In view of the circumstances as described above, it is desirable that the purification of the iron cyano complex is applied to soil, particularly contaminated soil reaching the saturated layer.
As the actual condition of the treatment of contaminated soil, excavation and removal for the purpose of complete purification are often selected in consideration of the psychological factors of the landowner and the economic aspects of real estate transactions. In particular, heavy metals such as lead and cadmium cannot be further decomposed, and despite the high cost of 50,000 yen / m ³ or more due to excavation and removal, the second class specified harmful Excavation removal is adopted in 83% of the cases of excess substances (according to “Soil vs. Case Results”). The reason why the excavation and removal ratio is very high at 83% is also because the in-situ purification technology has not been established. In particular, for cyanide compounds, the range where in-situ purification technology can be applied is limited. Insolubilization requires long-term monitoring, and land development is limited during development. The chemical addition process (Fenton method) and ozone injection process are limited to some cyanide compounds because they cannot be applied to stable ferrocyan (iron-cyan complex). In the case of excavation and removal, the excavated soil needs to be detoxified separately, heat treatment represented by cement raw materials, insolubilization treatment that is chemical treatment, chemical addition treatment, ozonolysis treatment, classification cleaning treatment that is physical treatment There is. As described above, cyanide is not easily decomposed and heat treatment is often employed. In addition, regarding the heat treatment, acceptance standards in the case of cement raw materials are strict, and there is no choice but to entrust the treatment to a dedicated heat treatment facility. Therefore, the treatment cost of the cyanide compound is higher than the normal heavy metal treatment cost, and application of the in-situ purification method is required as a lower cost treatment method.

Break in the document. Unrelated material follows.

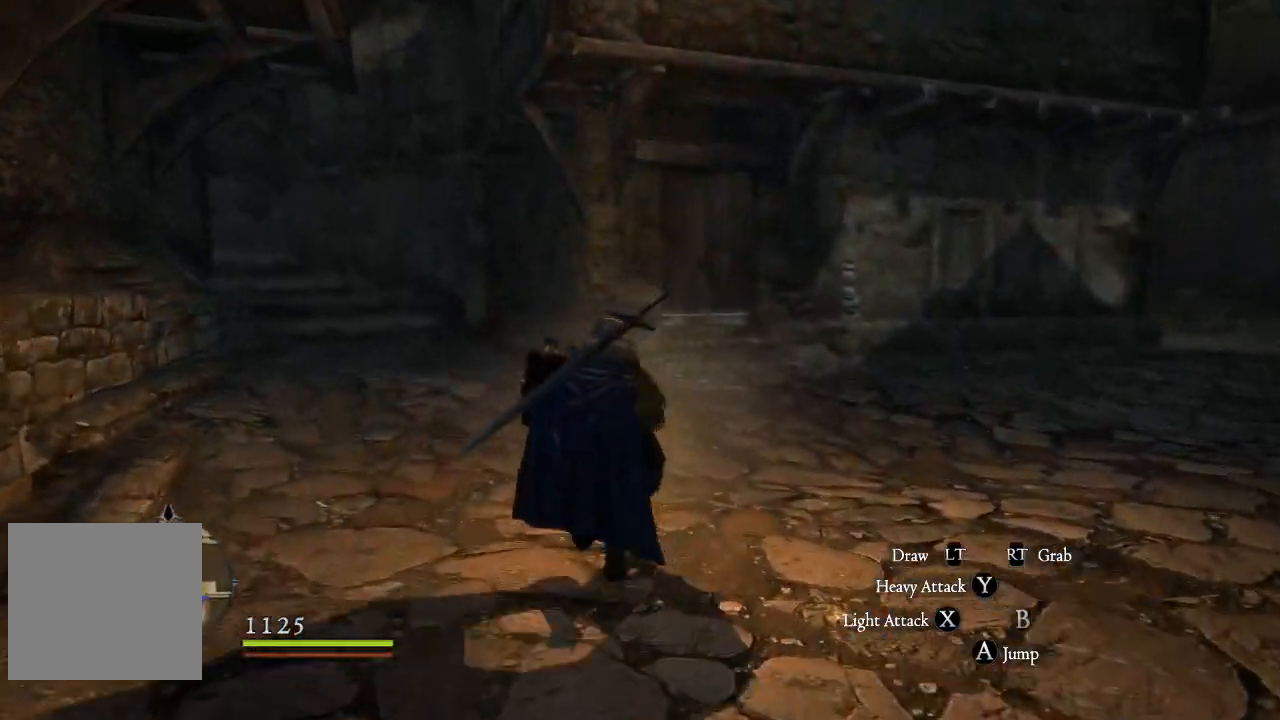
{"buttons": [], "left_stick": "center", "right_stick": "center", "events": [[217, "left_stick", "center"]]}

  In addition, microorganisms capable of decomposing free cyanide, microorganisms producing cyanide-degrading enzymes, and gene sequences encoding cyanide-degrading enzyme proteins are known from Non-Patent Documents 2 and 3, and can be obtained from the following DNA database. .

JP 2000-270847 A JP 2002-087309 A JP 2005-102671 A

Knowles C.I. J. et al. et. al, Enzyme and Microbiology 22: 223-231, (1998). Stephen Ebbs, Current Opinion in Biotechnology 2004, 15: 231-236 Robert D. Fallon, Applied and Environmental Microbiology, 1992 3163-3164

[DNA database]
Genbank (http://www.ncbi.nlm.nih.gov/sites/entrez?db=nucleotide)
DDBJ (http://www.ddbj.nig.ac.jp/Welcome-j.html)
EMBL (http://www.ddbj.nig.ac.jp/Welcome-j.html)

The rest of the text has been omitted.